I'm sure I built a smaller one of these out of a box as a child. Or at least watched as my dad did.

And then do you know what happened?

The sun crept back out.

Sun comes out at the bottom of Haleakala

Glorious sun.

I didn’t even need gloves anymore. (Which, obviously, was a good thing since I didn’t have any anyway, Mike.)

geared up for Haleakala

Now this smile is genuine.

As we broke for lunch at Polli’s Mexican Restaurant in Makawao, I was in high spirits again.

I realized that if I wanted to see the rainbows of Hawaii, I was going to have to put up with a little rain.

double rainbow in Pa'ia

Look closely - that's a DOUBLE rainbow, baby.

Of course, stuffing my face with an enormous beef burrito helped, too.

6 Responses to “It’s All Downhill From Here”

  1. Glad that sun came back out – Lol that Mordor photo really made me giggle though, I would have been terrified! xx

    • The wind was so intense! I couldn’t believe I was still in Hawaii and that the sun was still shining on the other side of the island. It was worth it, though. I think.

  2. it’s… so… beautiful!!

    crazy, though. makes me think of Perry & my trip to Milford Sound in NZ – super rainy and gray at the beginning, could barely see a thing, but then it cleared and we saw amazing waterfalls from the rain. plus, now you have a great story 🙂 type 3 fun, as we say.

    • I’ve never heard of ‘type 3’ fun but I like it.

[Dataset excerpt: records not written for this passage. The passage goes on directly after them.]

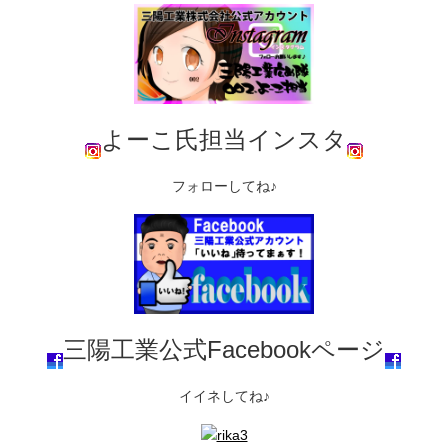
よーこ氏担当インスタ
フォローしてね♪
三陽工業公式Facebookページ
イイネしてね♪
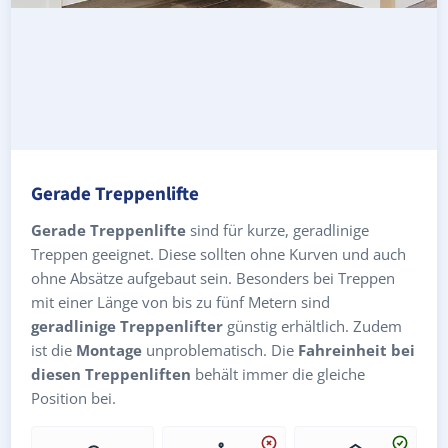
Gerade Treppenlifte
Gerade Treppenlifte
sind für kurze, geradlinige
Treppen geeignet. Diese sollten ohne Kurven und auch
ohne Absätze aufgebaut sein. Besonders bei Treppen
mit einer Länge von bis zu fünf Metern sind
geradlinige Treppenlifter
günstig erhältlich. Zudem
ist die
Montage
unproblematisch. Die
Fahreinheit bei
diesen Treppenliften
behält immer die gleiche
Position bei.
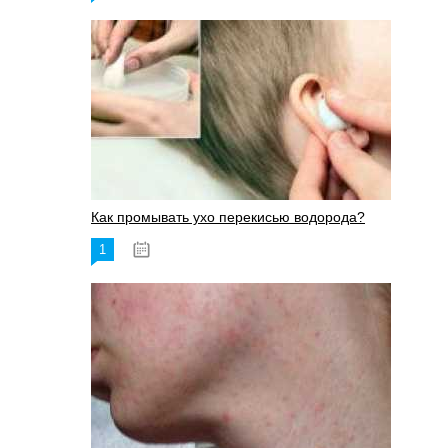
Как промывать ухо перекисью водорода?
1
08.03.2023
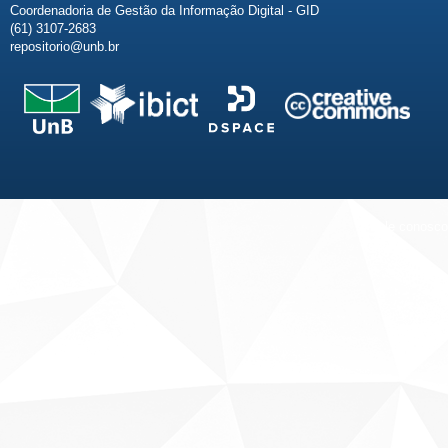
Coordenadoria de Gestão da Informação Digital - GID
(61) 3107-2683
repositorio@unb.br
Fale conosco
Sobre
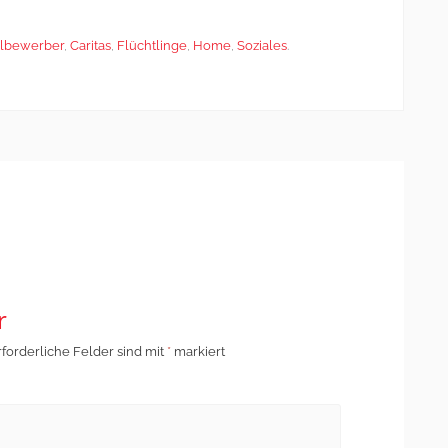
lbewerber
,
Caritas
,
Flüchtlinge
,
Home
,
Soziales
.
r
rforderliche Felder sind mit
*
markiert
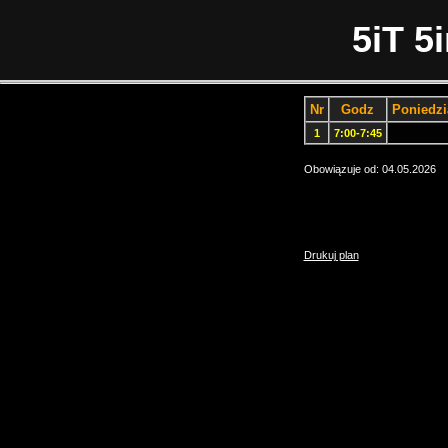
5iT 5
Nr
Godz
Poniedzi
1
7:00-7:45
Obowiązuje od: 04.05.2026
Drukuj plan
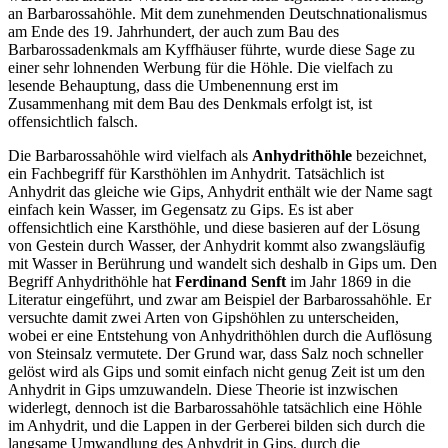
an Barbarossahöhle. Mit dem zunehmenden Deutschnationalismus
am Ende des 19. Jahrhundert, der auch zum Bau des
Barbarossadenkmals am Kyffhäuser führte, wurde diese Sage zu
einer sehr lohnenden Werbung für die Höhle. Die vielfach zu
lesende Behauptung, dass die Umbenennung erst im
Zusammenhang mit dem Bau des Denkmals erfolgt ist, ist
offensichtlich falsch.
Die Barbarossahöhle wird vielfach als
Anhydrithöhle
bezeichnet,
ein Fachbegriff für Karsthöhlen im Anhydrit. Tatsächlich ist
Anhydrit das gleiche wie Gips, Anhydrit enthält wie der Name sagt
einfach kein Wasser, im Gegensatz zu Gips. Es ist aber
offensichtlich eine Karsthöhle, und diese basieren auf der Lösung
von Gestein durch Wasser, der Anhydrit kommt also zwangsläufig
mit Wasser in Berührung und wandelt sich deshalb in Gips um. Den
Begriff Anhydrithöhle hat
Ferdinand Senft
im Jahr 1869 in die
Literatur eingeführt, und zwar am Beispiel der Barbarossahöhle. Er
versuchte damit zwei Arten von Gipshöhlen zu unterscheiden,
wobei er eine Entstehung von Anhydrithöhlen durch die Auflösung
von Steinsalz vermutete. Der Grund war, dass Salz noch schneller
gelöst wird als Gips und somit einfach nicht genug Zeit ist um den
Anhydrit in Gips umzuwandeln. Diese Theorie ist inzwischen
widerlegt, dennoch ist die Barbarossahöhle tatsächlich eine Höhle
im Anhydrit, und die Lappen in der Gerberei bilden sich durch die
langsame Umwandlung des Anhydrit in Gips, durch die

I had the same in Milford Sound, but the mist never really let up – as they say in Scotland, at least it was atmospheric!

  3. Haha I laughed out loud at your “Mordor” caption. It looks like everything turned out for the best and you had one great ride. I’m going to have to try this the next time we make it to Maui. I’ll be sure to bring my own gloves… just in case 🙂

    • It did turn out for the best! I’ve got such fond memories of it now and can happily recommend it, even in inclement weather. But yes – if you value your hands, take the gloves. Hope you get to do it sometime and have some nice views!